This is a continuation of my previous post about this game. Because it is impartial and the rules are simple, one can write a computer program that computes for a given position of dirt pieces the size of the equivalent Nim heap (which is also called its Grundy number or its nimber). Because this is computationally prohibitive, one does this for simple shapes, discovers patterns, and proves these. We did this for rectangles the last time. To warm up, we do it for L-shapes today. Here is. (5,3)-L:
The nimber of this position is 1, which means in particular that there is a winning move for the first player. You can for instance do vertical swipe in the second column, leaving the second player with two disconnected row/column of three dirt pieces each. From then on, we play symmetrically and win.
For the general (alb)-L, the nimbers are as follows:
a\b | 2 | 3 | 4 | 5 | 6 |
2 | 0 | 4 | 4 | 0 | 3 |
3 | 4 | 1 | 0 | 1 | 0 |
4 | 3 | 0 | 3 | 0 | 3 |
5 | 0 | 1 | 0 | 1 | 0 |
6 | 3 | 0 | 3 | 0 | 3 |
In other words, the nimber of an L with legs at least 3 dirt pieces long behaves quite simple.
This is good, because if a player can easily memorize the nimbers of simple positions, and these nimbers are small, then the player can usually easily win against players who lack this knowledge.
But maybe all this talk about nimbers is just vain traditional mathematics, and there is an alternative way to understand this game and win easily, without any theory, just by being smart and tough?
Let’s look at at another type of Spring Cleaning positions which I call zigzags.

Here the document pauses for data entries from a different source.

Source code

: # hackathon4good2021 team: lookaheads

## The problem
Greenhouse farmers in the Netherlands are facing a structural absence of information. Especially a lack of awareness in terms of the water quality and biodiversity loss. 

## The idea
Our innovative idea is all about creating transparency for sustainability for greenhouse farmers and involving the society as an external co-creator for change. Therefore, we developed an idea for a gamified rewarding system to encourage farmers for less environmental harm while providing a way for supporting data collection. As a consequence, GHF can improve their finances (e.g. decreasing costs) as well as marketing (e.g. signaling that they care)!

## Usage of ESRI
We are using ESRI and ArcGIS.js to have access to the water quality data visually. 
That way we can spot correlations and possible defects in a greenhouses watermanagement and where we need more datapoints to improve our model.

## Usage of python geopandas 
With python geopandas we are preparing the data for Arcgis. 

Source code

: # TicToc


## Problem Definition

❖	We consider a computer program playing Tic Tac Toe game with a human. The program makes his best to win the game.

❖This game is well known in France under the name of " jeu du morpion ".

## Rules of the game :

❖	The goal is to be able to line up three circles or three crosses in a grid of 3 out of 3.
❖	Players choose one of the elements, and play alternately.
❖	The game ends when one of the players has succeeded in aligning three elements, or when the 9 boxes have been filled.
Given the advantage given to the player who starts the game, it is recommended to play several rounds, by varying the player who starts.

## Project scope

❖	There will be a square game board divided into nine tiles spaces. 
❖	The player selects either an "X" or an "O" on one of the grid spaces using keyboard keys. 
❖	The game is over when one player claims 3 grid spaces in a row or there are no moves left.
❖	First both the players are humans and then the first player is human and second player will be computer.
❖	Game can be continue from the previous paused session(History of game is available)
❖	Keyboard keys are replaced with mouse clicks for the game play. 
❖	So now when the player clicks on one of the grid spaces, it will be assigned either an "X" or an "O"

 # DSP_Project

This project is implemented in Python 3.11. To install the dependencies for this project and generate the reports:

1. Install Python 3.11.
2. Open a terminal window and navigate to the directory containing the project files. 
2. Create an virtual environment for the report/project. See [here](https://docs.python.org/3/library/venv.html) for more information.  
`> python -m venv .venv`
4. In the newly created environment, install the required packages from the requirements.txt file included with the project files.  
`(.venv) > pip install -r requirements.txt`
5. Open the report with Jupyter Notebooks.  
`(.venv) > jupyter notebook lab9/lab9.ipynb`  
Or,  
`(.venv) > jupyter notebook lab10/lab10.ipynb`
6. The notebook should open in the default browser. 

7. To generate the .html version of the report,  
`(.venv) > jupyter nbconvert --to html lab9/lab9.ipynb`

Below are the zigzags Z(1) through Z(7),
and here is the table of the first few nimbers:
n | 1 | 2 | 3 | 4 | 5 | 6 | 7 | 8 | 9 | 10 | 11 | 12 | 13 | 14 | 15 |
nimber | 0 | 0 | 1 | 2 | 0 | 1 | 2 | 3 | 1 | 2 | 3 | 4 | 0 | 3 | 4 |
Any pattern emerging? No? There is a solution: Whenever you have a sequence of integers you are clueless about, you had to the Online Encyclopedia of Integer Sequences, the best thing the internet has produced ever, and type it in.
It turns out that the sequence at hand is known as the sequence of nimbers of another impartial game which is called Couples are Forever. The rules are simple: The game is is being played with several piles of tokens. Both players take turns splitting any one pile of size at least three tokens into two piles. The game ends when no piles with more than two tokens are left. This impartial game, beginning with a pile of size n, has (with a shift of two) the same nimbers as the zigzags in Spring Cleaning.
Moreover, for Couples are Forever, the nimbers have been computed into the millions, and no pattern has been found whatsoever. It is not even known whether the nimbers remain bounded.
Above is the graph for the nimbers of Couples are Forever (or zigzags in Spring Cleaning) for pile sizes up to 25,000. At first (up to 10,000 or so), it looks like the nimbers are growing linearly, but then they appear to even out. Nobody knows. This is one of the famous open problems in combinatorial game theory.
It tells us also that there won’t be a tough&smart solution for this game, or for Spring Cleaning, or for reality. Which is a good thing.